**WORK ITEM**
Retype every line of text in the listing below exactly, leaving out the pictures.

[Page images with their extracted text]
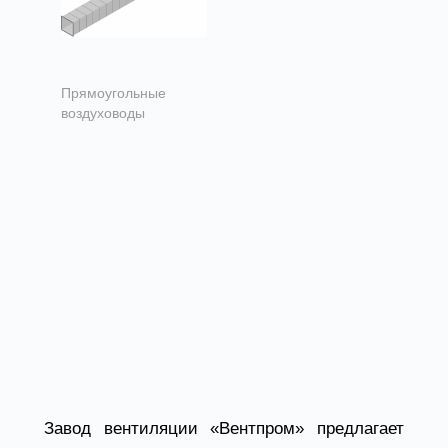
Прямоугольные
воздуховоды
Воздуховоды
прямоугольного
сечения
Прямоугольные
воздуховоды от
завода Вентпром
Завод вентиляции «Вентпром» предлагает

**TASK ANSWER**
Прямоугольные
воздуховоды
Воздуховоды
прямоугольного
сечения
Прямоугольные
воздуховоды от
завода Вентпром
Завод вентиляции «Вентпром» предлагает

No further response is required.